The TCI appears to have a strong predictive power for discerning abnormal elbow position after reduction as it was found to be abnormal in all of the 27 cubitus varus and all of the 12 cubitus valgus elbows.

Another advantage of the TCI measurement as compared with other published measurements is that lateral or medial displacement, as well as rotation of the distal fragment affects the relationship between the two angles.

The authors suggest that in some severe cases, one angle might become zero or negative (i.e. extreme deviation to the “wrong” side of the axis). In those infrequent cases, we recommend that an angle less than or equal to zero be arbitrarily set at 1 degree to prevent the necessity of dealing with negative TCI. In this study the TCI of all varus-misaligned elbows was greater than 1. All valgus-misaligned elbows were less than 0.2.

The 35 fractured elbows that were healed with normal alignment showed normal TCI. However, the index was never the same as that of the contralateral side. We suggest that when the TCI is within the normal interval (0.25-0.8), elbow alignment after reduction is normal. The difference between the normal side and the functionally unimpaired healed elbow might represent a clinically undetectable abnormality of the elbow.

The above reported results appear to indicate that the normal range for the TCI is constant in children between the ages of 1 to 13 years and does not vary in this age range. The TCI shows low inter-observer variability. The advantage might be that it is less dependent on direct measurement of angels than other predictors of elbow alignment. It appears that radiographic evaluation of the contralateral elbow is seldom necessary provided the TCI value is within the suggested normal range. In addition, the TCI measurement appears to be less sensitive to sagittal plane variation of the x-ray beam alignment relative to the elbow. This feature of the new index is helpful in cases were full elbow extension is not possible.

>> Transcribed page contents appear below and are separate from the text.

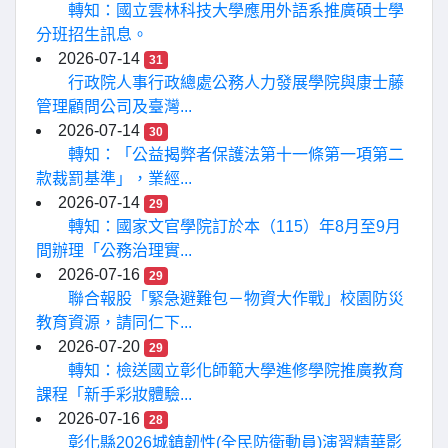
轉知：國立雲林科技大學應用外語系推廣碩士學
分班招生訊息。
2026-07-14
31
行政院人事行政總處公務人力發展學院與康士藤
管理顧問公司及臺灣...
2026-07-14
30
轉知：「公益揭弊者保護法第十一條第一項第二
款裁罰基準」，業經...
2026-07-14
29
轉知：國家文官學院訂於本（115）年8月至9月
間辦理「公務治理實...
2026-07-16
29
聯合報股「緊急避難包－物資大作戰」校園防災
教育資源，請同仁下...
2026-07-20
29
轉知：檢送國立彰化師範大學進修學院推廣教育
課程「新手彩妝體驗...
2026-07-16
28
彰化縣2026城鎮韌性(全民防衛動員)演習精華影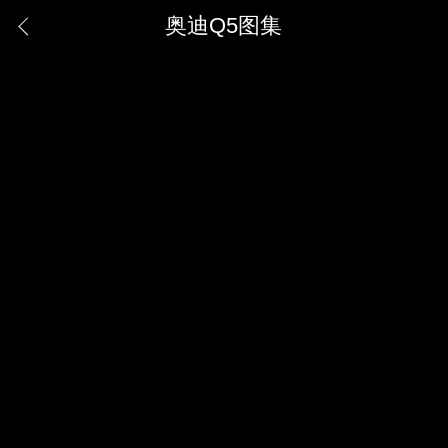
奥迪Q5图集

The TCI is a new index representing the relationship between the smaller trochlear and lager capitellar angles of the measured elbow. The mean normal index was 0.45, with range of 0.25-0.8, in normal elbows. The TCI is less dependent on direct measurement of angels than other predictors of elbow alignment. The authors recommend that provided the TCI is within the normal range there is no need for comparison with the contralateral elbow.

It appears that the TCI might serve as another and possibly more definitive predictor of physis alignment in supracondylar fractures of the elbow and assist accurate reduction achievement.